MADHUR ANAND: POETRY & COLLISION


SUSAN GILLIS: How did poetry come to you? You've written eloquently about some of your early experiences with poetry; are there other aspects of beginning you could talk about?


MADHUR ANAND: I've written for TNQ and Poetry in Voice about the conscious beginnings—the first poem I recall being asked to read, or the circumstances of my life when I started writing poems, that I was already a practising scientist. I will use this space to acknowledge unconscious ones, as well as the fact that there are a multitude of them.
How far back should I go? How many parallel existences and identities could have started this trajectory towards poetry? Should the things I remember be weighted more than the things I don't remember? That seems unfair. There is a lot I don't remember.

Let me just pick out quickly the first couple of things that come to mind of, say, my grade school experience, Grades JK (where I locate my very first memory) to 6. My memories are often reduced like this to one or two most distinct ones per year.

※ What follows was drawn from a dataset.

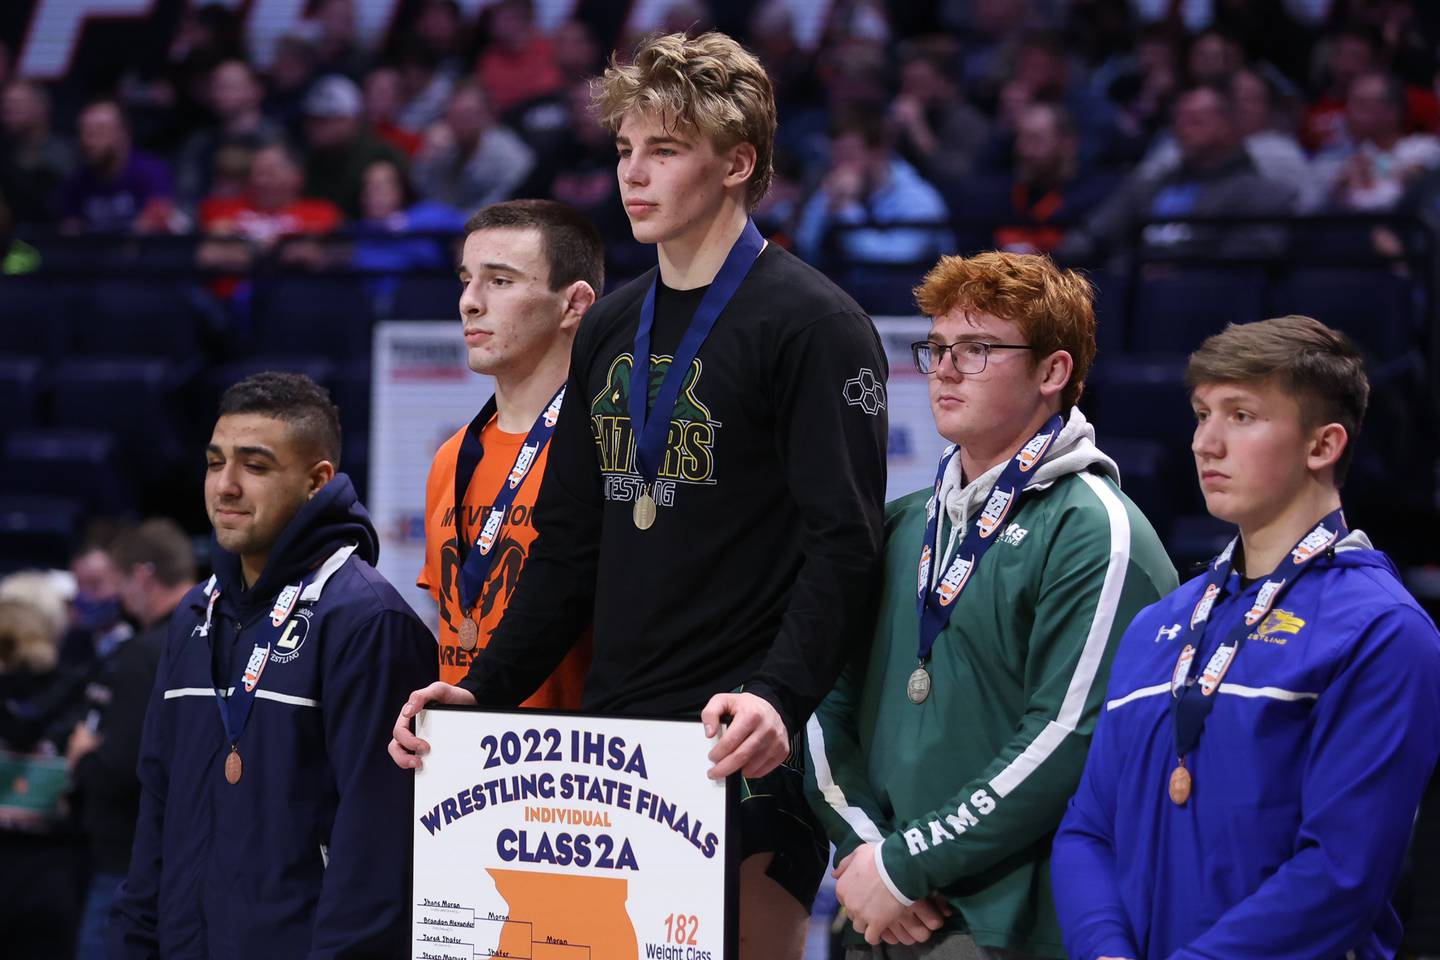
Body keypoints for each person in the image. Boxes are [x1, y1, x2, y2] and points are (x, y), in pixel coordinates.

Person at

JK: Premium Plus crackers and peanut butter (for everyone), apple juice. Believing that the Grade 6 girl helping to hand them out looked exactly like

me, but older (and white).

SK: The water play station

Grade 1: The very Germanic-looking teacher (whose name I forget)

Grade 2: Desperately wanting and getting a certain brand of jeans, the ones with the rainbow patch on the back pocket

Grade 3: Playing Connect Four with Steven Axesmith (sp?) whom I had a huge crush on. Miss Stewart reading us Tales of a Fourth Grade Nothing.

Grade 4: I skipped Grade 4

Grade 5: Going to a French restaurant in Toronto with our enrichment class and ordering escargots. Playing a dog in a skit directed by a blind drama teacher. Making a hideous marine landscape out of clay (it's still at my parent's house somewhere). OK, three memories.

Grade 6: Learning how to play Hearts. Latkes on Jewish holidays.
 
This all sounds relatively unremarkable at the surface. But, to get back to your question (How did poetry come?), let's examine that belief, that when I was in junior kindergarten I had a doppelganger who was a) older and b) white. That first memory, to me, is a very plausible beginning. Poetry forces you to project, to imagine, to create worlds, to see the similarities among the differences, to allow for simultaneity, to find the impossible to be true, to become another. I decided very early in life, it seems, I needed these things. That my most vivid memories after that include water play, sternness, rainbows on our behinds, having connections and crushes, year-long gaps, eating in other languages, being led by the blind, modelling nature, games of chance and cunning, and recipes, suggests I remained open to everything poetry might have to offer.

But even all this is conscious and only limited to my experiences within the classroom. So much more of course happened outside the classroom. On the playground/battleground. On the daily walk to/from school, or the front door between Indian and North American cultures. Secret piano lessons. Some corrupt adult posing as a family friend, or as the family doctor. I cannot say it is always a pleasant encounter, the one between me and poetry.

These days I admit I’m a bit resentful about how poetry continues to consume me, whether I like it or not. I realize more and more that the beginnings are not actually in my own story, but in the untold stories of others, and of my parents or ancestors. I am trying to draw these stories out, but I will not succeed completely. Because maybe poetry goes back as far as when the Himalayas were formed, when the Indian Plate collided with the Eurasian Plate. Maybe even before then. 

Madhur Anand's debut collection of poems A New Index for Predicting Catastrophes (McClelland and Stewart, 2015) was shortlisted for the Trillium Book Award for Poetry and named one of ten "trailblazing" collections of Canadian poetry for its blending of art and science. Her debut hybrid creative non-fiction book ('a memoir in halves') This Red Line Goes Straight to Your Heart is forthcoming in Spring 2020 (Strangelight/Penguin Random House Canada). Dr. Anand is a Full Professor of ecology and sustainability in the School of Environmental Sciences at the University of Guelph.